Projects

Building Annotated Datasets for Baseline NLP Models in Filipino

Principal Researcher 

Funding Agency: National University - Philippines

Status: On-going (September 2023 - July 2024 )

In this project, we start the initiative of corpus building in the Filipino language for structured Natural Language Processing tasks such as named entity recognition (NER) and lexical simplification (LS) through a crowdsourcing platform. These models will serve as a benchmark for succeeding research initiatives by fellow researchers in the language processing field. Towards observance of full transparency and reproducibility of research, all code and datasets produced from the project will be opensourced specifically for research and non-commercial works via permissive licenses.

A Text Complexity Perspective on Story Generation with Neural Language Models  

Principal Researcher 

Funding Agency: National University - Philippines

Status: Completed (December 2021 - June 2022 )

This project proposes to investigate the text complexity aspect of story generation using large language models (GPT-3, GPT-2, and BERT). A wide variety of linguistic properties covering lexical, semantics, syntactic, and discourse will be extracted from prompts (WritingPrompts dataset) and generated texts of both model and humans to study for similarity or difference. 

A Novel Post-Processing Technique for Improving Readability Assessment of Texts in Multiple Languages  

Principal Researcher 

Funding Agency: National University - Philippines

Status: Completed (March 2021 - September 2021)

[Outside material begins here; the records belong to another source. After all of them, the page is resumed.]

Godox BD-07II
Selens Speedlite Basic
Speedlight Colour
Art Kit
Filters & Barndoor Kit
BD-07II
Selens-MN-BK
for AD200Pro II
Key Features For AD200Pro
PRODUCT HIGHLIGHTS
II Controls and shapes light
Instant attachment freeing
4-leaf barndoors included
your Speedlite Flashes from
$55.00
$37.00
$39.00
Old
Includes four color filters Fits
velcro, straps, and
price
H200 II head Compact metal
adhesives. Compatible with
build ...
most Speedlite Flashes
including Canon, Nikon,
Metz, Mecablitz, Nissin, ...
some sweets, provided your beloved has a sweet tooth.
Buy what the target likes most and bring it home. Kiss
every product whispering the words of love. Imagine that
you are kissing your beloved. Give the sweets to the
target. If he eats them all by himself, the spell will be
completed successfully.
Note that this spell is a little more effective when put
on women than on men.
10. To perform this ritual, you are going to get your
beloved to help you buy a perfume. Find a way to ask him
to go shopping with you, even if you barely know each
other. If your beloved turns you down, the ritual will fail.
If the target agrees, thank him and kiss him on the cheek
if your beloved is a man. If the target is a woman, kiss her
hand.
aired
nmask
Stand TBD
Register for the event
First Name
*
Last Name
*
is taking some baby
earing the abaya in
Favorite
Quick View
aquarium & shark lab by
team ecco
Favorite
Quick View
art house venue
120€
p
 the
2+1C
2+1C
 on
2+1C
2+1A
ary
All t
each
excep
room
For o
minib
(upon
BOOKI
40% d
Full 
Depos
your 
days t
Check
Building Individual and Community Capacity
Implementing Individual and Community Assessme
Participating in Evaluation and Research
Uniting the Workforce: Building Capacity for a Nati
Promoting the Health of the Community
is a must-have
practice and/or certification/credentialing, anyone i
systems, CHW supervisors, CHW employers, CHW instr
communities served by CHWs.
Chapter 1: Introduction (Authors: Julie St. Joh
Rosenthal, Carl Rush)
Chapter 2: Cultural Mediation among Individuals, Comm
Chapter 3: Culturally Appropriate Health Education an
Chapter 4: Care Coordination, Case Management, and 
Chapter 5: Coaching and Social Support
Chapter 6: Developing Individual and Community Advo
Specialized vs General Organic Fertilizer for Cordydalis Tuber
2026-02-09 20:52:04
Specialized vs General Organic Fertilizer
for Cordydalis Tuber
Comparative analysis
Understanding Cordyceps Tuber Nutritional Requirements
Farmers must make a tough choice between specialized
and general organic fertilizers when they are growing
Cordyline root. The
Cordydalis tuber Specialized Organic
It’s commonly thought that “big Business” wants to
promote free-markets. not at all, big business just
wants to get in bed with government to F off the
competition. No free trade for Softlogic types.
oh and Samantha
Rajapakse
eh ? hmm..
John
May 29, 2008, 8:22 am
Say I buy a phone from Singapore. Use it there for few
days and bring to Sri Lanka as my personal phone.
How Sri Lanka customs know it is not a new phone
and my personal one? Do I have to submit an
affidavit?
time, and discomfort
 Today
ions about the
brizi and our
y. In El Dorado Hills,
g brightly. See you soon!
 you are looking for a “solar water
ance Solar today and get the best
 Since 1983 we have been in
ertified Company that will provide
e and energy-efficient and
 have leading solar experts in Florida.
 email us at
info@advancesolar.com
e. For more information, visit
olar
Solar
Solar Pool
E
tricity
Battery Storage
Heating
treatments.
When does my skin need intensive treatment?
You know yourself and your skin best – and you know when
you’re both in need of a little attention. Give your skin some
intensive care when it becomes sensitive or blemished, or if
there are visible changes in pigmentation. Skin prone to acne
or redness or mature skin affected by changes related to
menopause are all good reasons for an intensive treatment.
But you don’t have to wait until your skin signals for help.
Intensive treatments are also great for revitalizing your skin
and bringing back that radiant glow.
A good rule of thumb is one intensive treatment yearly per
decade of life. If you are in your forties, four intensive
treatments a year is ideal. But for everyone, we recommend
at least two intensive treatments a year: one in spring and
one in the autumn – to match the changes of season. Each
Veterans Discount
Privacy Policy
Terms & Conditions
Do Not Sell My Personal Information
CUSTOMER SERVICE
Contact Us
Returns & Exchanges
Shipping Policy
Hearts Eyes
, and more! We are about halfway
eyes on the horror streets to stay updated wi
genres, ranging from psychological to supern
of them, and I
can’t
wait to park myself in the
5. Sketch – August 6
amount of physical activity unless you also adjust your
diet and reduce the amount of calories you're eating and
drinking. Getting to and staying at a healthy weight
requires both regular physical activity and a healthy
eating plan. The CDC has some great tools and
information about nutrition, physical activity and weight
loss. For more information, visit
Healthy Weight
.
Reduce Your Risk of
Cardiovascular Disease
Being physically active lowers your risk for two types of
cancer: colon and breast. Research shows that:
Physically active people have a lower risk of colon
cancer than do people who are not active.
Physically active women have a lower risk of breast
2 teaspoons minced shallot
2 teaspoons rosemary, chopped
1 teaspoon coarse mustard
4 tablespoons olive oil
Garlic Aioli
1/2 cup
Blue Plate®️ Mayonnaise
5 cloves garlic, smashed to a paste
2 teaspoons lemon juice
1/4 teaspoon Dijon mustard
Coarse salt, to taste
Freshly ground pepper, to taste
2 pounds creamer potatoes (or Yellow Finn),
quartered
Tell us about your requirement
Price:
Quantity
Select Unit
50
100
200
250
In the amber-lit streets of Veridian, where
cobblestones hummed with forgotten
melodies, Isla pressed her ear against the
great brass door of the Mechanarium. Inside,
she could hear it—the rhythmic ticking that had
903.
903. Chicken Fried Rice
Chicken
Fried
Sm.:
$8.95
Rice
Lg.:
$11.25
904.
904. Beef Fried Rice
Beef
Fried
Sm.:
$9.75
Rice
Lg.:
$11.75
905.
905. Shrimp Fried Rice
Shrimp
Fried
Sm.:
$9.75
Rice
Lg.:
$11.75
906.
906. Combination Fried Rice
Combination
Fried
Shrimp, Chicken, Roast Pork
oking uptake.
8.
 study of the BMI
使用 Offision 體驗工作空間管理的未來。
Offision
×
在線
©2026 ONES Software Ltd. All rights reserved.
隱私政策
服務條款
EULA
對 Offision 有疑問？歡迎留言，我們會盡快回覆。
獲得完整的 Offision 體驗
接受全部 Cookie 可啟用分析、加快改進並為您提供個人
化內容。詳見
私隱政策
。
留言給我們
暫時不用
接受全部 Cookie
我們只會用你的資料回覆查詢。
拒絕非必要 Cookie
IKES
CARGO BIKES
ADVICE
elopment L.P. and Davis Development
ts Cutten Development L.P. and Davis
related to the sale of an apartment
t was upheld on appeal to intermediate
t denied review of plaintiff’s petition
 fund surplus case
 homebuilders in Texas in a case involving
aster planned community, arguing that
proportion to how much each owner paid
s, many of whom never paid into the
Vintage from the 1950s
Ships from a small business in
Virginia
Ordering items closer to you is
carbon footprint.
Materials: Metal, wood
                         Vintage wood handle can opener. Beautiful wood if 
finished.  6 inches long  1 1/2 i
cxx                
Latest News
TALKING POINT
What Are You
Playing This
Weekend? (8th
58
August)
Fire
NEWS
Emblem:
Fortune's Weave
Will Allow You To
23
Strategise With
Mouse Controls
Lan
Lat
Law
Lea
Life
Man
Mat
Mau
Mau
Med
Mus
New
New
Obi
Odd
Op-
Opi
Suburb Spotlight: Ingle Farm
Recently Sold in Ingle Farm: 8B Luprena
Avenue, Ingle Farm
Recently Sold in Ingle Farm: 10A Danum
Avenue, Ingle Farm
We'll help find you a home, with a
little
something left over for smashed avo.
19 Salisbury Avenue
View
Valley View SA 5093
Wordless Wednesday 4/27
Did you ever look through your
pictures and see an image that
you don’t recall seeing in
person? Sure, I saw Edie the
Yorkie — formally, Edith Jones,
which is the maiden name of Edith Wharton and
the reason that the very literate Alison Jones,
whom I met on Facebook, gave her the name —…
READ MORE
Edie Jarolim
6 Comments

The project aims to explore novel approaches in alleviating the poor performance of machine learning and deep learning-based readability assessment models for low-resource datasets such as Filipino. The project also aims to test the efficacy and integrity of the proposed technique in other languages such as German and English.

Cross-Textual Analysis of COVID-19 Tweets: On Themes and Trends Over Time 

Principal Researcher 

Funding Agency: National University - Philippines

Status: Completed (June 2020 - December 2020)

The project aims to understand how Filipinos react as the timeline of events occur in the Philippines during the COVID-19 pandemic. We performed analyses in two main aspects: identification of prominent themes and its trend of usage over time. We found out that Filipinos (a) express positive emotions such as love, hope, and longing, (b) raise concerns over health and testing, and (c) share their experience as main themes of discussion on Twitter.

Project results were orally at the Information and Communication Technology in concurrent with ICT Excellence Awards 2021 to be held at London, United Kingdom.

AH-NU FiTRI: Filipino Text Readability Index

Principal Researcher

Funding Agencies: Adarna Publishing House, National University - Philippines

Status: Completed (June 2018 - January 2019) 

The project, in partnership with the Department of Computer Science of National University – College of Computing and Information Technology and Adarna House Inc., developed and deployed a readability index software for automatically classifying the grade-level difficulty or readability of Filipino text, specifically children's literature. Currently in use by Adarna House.